Material for the task:
=-=-=

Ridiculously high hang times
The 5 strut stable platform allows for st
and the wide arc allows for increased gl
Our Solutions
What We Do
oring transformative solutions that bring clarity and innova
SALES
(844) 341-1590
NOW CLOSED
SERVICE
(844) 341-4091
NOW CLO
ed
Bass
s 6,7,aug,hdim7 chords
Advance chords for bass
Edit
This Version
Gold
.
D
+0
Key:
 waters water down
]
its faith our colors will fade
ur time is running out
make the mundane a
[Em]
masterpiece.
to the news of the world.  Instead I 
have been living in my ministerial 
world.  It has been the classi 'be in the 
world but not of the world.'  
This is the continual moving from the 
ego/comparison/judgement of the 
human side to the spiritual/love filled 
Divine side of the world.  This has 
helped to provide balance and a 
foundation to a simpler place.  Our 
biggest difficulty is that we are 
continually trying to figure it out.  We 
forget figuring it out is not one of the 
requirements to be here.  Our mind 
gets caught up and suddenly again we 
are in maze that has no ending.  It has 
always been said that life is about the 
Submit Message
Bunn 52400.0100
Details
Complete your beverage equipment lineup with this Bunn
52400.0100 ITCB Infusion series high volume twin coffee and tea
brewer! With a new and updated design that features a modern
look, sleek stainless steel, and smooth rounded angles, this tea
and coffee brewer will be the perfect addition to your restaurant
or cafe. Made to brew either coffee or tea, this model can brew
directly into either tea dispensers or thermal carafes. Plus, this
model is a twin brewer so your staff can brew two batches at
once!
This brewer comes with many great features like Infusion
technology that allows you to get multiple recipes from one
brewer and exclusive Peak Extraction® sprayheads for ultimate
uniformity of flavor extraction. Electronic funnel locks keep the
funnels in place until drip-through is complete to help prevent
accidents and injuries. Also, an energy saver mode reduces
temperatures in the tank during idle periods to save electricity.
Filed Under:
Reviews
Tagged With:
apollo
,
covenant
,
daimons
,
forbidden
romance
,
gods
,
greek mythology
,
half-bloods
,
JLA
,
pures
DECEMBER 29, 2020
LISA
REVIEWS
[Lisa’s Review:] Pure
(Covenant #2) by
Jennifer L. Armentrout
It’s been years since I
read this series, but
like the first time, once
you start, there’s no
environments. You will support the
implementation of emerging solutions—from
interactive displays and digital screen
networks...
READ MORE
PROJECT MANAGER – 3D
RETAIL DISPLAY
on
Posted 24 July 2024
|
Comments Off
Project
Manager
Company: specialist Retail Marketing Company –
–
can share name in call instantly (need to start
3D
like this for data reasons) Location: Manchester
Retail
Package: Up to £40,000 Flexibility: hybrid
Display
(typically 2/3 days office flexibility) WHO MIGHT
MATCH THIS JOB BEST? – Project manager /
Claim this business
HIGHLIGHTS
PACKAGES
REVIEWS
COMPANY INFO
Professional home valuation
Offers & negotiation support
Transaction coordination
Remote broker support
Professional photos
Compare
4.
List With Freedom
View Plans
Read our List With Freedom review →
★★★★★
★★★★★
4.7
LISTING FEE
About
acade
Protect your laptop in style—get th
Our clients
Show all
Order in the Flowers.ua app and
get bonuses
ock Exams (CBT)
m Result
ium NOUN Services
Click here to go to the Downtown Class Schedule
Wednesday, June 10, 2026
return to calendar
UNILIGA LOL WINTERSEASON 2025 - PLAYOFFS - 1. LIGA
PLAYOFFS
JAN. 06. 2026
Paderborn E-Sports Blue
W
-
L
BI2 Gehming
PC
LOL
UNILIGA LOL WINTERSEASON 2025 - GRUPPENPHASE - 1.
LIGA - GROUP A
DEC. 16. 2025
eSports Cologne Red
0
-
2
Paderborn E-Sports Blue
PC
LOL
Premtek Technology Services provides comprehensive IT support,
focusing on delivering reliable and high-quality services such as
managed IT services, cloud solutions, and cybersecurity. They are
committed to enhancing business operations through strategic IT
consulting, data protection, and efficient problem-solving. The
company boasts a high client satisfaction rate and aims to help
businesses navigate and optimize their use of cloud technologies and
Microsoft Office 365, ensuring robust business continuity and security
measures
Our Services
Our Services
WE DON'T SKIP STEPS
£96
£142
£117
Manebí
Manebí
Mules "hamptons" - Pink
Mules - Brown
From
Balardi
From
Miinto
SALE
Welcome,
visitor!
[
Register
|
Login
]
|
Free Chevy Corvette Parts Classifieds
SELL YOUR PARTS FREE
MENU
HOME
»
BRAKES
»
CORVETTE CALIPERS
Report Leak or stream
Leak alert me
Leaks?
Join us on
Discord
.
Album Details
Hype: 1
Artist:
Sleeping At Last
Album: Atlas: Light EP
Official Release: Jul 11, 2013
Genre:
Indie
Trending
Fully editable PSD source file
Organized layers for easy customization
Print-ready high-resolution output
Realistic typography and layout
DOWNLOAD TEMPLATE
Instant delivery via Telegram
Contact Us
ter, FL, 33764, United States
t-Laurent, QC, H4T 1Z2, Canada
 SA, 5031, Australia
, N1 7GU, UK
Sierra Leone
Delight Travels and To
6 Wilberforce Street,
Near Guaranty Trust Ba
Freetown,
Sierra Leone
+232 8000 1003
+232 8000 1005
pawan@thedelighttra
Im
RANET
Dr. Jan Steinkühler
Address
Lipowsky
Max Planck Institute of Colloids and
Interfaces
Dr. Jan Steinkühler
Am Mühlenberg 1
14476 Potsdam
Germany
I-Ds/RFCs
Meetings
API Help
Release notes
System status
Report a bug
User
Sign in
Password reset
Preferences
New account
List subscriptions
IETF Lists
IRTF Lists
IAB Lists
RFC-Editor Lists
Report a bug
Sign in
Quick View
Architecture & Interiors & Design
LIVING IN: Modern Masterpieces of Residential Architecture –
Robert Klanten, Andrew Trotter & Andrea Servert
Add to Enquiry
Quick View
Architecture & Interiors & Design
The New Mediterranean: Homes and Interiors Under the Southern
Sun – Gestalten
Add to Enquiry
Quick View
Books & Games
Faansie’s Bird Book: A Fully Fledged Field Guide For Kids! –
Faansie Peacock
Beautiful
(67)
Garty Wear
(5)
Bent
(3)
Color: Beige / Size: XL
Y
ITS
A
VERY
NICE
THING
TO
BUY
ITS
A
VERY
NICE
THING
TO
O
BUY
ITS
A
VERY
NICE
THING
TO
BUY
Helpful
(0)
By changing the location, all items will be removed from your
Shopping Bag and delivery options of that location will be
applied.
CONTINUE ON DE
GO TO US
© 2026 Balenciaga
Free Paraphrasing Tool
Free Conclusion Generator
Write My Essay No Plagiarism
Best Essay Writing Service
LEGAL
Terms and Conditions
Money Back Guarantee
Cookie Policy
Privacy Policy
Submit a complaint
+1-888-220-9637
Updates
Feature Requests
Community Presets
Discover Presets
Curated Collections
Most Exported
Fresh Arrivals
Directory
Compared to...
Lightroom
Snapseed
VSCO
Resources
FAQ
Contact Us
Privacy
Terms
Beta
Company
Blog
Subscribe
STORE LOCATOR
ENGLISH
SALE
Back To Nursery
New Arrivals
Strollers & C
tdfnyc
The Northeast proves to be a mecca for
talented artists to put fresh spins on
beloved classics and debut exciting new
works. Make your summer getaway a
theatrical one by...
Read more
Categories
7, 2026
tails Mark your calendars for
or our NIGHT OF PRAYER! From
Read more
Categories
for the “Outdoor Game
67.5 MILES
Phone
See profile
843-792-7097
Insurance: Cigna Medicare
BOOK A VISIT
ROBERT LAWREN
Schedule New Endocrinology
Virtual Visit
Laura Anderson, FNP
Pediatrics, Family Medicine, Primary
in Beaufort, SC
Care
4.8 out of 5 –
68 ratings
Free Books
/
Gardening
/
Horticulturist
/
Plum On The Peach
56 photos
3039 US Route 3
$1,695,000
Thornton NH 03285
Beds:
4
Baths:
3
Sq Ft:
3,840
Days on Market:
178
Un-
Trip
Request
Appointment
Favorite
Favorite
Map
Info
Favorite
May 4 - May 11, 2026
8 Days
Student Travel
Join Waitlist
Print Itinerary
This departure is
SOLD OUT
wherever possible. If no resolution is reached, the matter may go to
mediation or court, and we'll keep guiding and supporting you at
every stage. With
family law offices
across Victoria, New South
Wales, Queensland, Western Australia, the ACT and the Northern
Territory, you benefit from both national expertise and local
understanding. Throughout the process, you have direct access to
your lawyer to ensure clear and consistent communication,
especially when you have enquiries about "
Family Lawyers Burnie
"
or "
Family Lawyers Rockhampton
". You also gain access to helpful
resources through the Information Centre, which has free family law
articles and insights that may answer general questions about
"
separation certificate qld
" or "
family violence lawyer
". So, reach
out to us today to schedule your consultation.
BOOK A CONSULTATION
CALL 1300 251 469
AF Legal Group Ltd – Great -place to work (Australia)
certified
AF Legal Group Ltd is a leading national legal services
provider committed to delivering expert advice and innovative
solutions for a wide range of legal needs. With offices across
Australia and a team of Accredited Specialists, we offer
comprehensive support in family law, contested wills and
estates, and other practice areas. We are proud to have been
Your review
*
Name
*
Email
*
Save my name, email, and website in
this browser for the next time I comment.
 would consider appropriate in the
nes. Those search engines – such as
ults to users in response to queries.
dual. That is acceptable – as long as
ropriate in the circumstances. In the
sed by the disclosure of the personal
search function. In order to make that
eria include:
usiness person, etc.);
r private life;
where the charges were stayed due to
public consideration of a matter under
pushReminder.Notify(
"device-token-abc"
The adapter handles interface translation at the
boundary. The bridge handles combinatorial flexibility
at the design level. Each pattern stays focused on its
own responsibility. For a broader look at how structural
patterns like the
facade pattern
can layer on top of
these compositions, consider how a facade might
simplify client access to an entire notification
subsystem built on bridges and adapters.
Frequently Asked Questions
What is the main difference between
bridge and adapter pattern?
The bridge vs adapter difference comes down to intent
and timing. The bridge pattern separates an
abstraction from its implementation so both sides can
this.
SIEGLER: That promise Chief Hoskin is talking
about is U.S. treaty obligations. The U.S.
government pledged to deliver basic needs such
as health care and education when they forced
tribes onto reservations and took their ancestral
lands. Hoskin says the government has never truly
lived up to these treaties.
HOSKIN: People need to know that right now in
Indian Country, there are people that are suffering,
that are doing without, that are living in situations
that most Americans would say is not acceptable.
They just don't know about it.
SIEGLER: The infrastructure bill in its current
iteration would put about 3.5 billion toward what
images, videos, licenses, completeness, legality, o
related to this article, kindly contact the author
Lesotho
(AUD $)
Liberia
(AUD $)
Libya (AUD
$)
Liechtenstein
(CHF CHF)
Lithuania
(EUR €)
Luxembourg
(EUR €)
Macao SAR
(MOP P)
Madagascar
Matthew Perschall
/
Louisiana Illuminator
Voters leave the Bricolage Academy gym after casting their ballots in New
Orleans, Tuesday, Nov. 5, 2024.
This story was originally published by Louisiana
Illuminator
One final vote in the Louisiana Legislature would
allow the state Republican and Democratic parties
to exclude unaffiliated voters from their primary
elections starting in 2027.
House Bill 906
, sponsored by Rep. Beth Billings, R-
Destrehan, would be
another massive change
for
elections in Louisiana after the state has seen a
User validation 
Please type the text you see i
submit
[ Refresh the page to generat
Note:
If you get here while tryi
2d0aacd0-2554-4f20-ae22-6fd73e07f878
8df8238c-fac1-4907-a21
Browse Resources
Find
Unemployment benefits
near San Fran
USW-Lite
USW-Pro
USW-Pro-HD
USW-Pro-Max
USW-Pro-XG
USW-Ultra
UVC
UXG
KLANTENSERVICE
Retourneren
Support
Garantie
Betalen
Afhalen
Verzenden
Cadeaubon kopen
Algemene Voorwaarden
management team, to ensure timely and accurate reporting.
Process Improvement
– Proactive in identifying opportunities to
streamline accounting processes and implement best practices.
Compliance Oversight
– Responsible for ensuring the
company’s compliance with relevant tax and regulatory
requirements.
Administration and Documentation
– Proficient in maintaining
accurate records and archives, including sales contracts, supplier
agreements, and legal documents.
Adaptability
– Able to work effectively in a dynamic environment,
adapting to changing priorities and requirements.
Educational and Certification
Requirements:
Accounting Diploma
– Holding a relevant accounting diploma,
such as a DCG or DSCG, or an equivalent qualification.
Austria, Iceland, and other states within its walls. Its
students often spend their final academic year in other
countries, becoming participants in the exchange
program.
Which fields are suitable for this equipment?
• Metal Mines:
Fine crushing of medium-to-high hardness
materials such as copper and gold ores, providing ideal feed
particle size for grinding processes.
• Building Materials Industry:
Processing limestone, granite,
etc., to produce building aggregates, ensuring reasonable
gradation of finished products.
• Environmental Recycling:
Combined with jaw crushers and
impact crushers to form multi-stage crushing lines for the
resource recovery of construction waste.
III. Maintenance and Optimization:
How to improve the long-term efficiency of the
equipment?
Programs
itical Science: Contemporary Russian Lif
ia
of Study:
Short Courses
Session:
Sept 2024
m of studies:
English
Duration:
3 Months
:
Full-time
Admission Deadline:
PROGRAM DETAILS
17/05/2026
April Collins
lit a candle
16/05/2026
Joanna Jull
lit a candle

=-=-=

For the material above, the answer must be only the number of lines holding the word "ensuring".

3